MARS ROOM, di Rachel Kushner
Il Mars Room è uno squallido locale di San Francisco dove Romy fa la lap dance. È bella, ha quasi trent’anni e un bambino; Kurt Kennedy è un cliente del club che la perseguita. Romy lo uccide e si becca due ergastoli e un po’.
La storia, raccontata in prima persona dalla ragazza, inizia con il suo trasferimento nel carcere femminile di Stanville, dove viene trasportata insieme ad altre detenute.
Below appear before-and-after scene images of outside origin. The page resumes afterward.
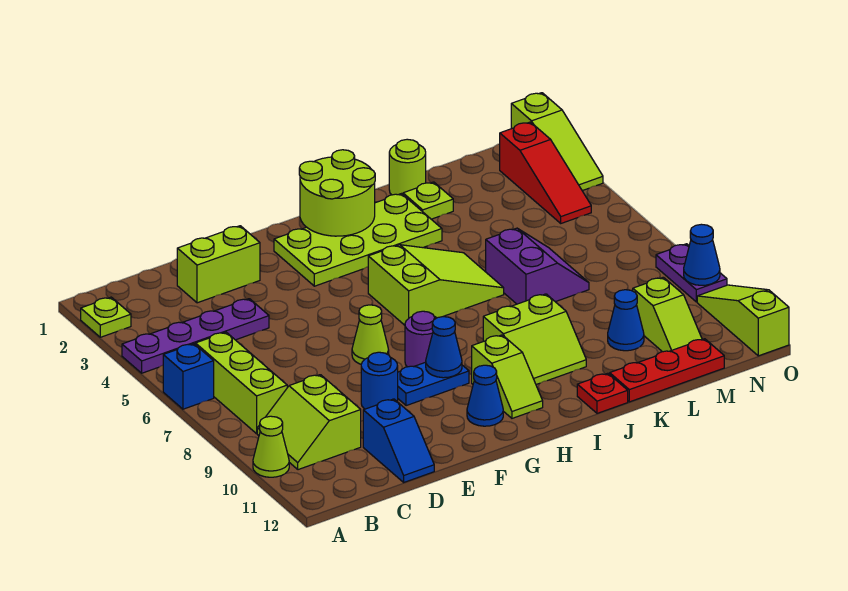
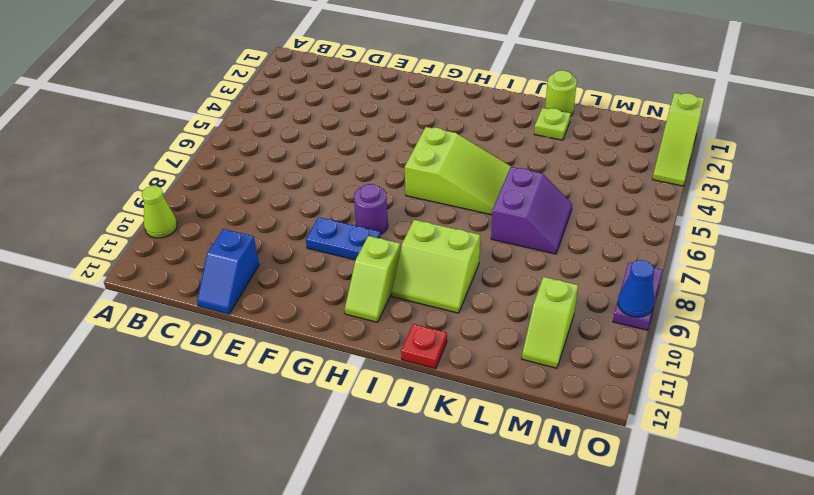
none -> lime plate A2 level 1
none -> purple plate A4:D4 level 1
none -> blue brick A6 level 1
none -> lime brick B6:B8 level 1

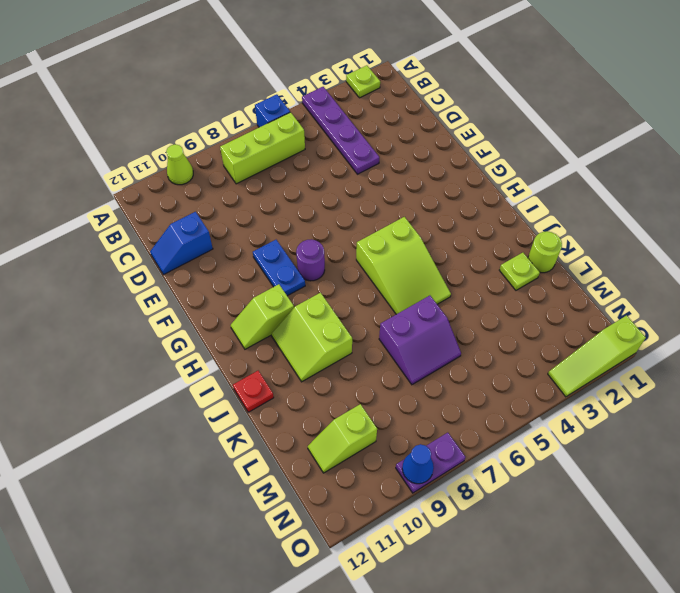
none -> lime slope B9:C10 level 1 top C
none -> lime brick D2:E2 level 1
none -> blue round brick E9 level 1
none -> lime cone F7 level 1

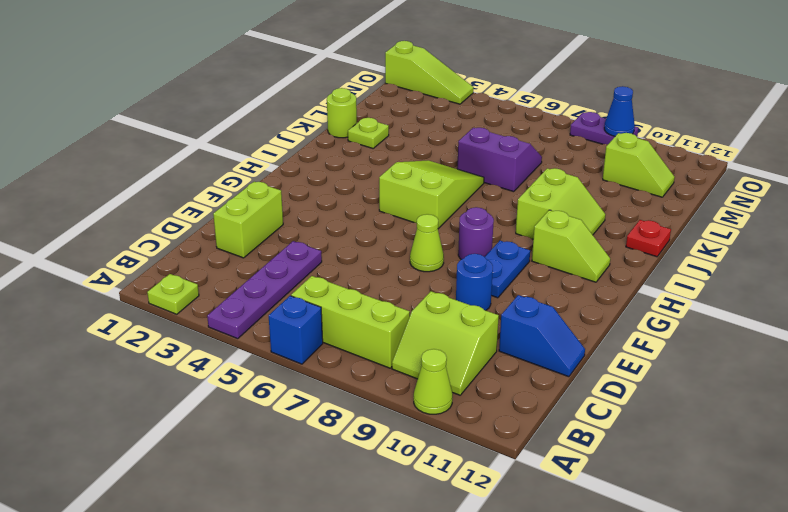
none -> lime plate G2:J3 level 1
none -> blue cone G11 level 1
none -> red plate K12:M12 level 1
none -> blue cone L10 level 1

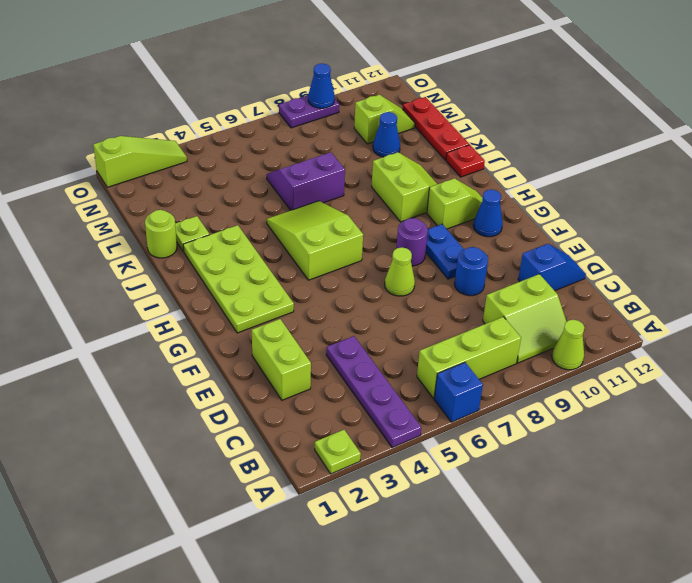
none -> red slope N2:N4 level 1 top 2
none -> lime slope O10:O12 level 1 top 12
none -> blue cone G9 level 2
none -> lime round brick H1:I2 level 2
Nel racconto le vite delle donne si intrecciano, tristi, sfortunate, disgraziate. Con enorme bravura, con frasi brevi e veloci, con un ritmo spezzettato che spesso toglie il fiato, la Kushner ci mostra la durezza del carcere, la violenza e l’insensatezza di un sistema punitivo, fortemente arretrato, che non riesce a staccarsi dall’idea dell’occhio per occhio, dente per dente.
Sono tutti colpevoli, quando si esce dai binari: tu per primo, la tua famiglia, i falsi amici, gli avvocati d’ufficio, i secondini, ma anche chi, pieno di buone intenzioni, si avvicina al tuo disagio, ti illude e poi si ritira, scoprendosi inadeguato.
È un libro difficile, tanto più duro perché fa apparire inevitabile certi epiloghi, un percorso segnato che non consente deviazioni o vie di fuga. Niente speranza, nessun recupero, se scivoli non ti rialzi. Da leggere!